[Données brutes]
○ ○ ○ ○

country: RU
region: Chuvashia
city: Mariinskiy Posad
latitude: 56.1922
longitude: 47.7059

○ ○ ○ ○

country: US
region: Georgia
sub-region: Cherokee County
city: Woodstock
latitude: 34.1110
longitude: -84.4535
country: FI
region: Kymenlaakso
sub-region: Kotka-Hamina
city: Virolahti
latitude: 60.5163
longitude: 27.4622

○ ○ ○ ○

### Énoncé:
Recopiez les données à partir de la ligne qui contient « latitude: 34.1110 » et arrêtez-vous après celle qui contient « longitude: 27.4622 ». Substituez « town » à « city » sans rien modifier d'autre.

### Réponse:
latitude: 34.1110
longitude: -84.4535
country: FI
region: Kymenlaakso
sub-region: Kotka-Hamina
town: Virolahti
latitude: 60.5163
longitude: 27.4622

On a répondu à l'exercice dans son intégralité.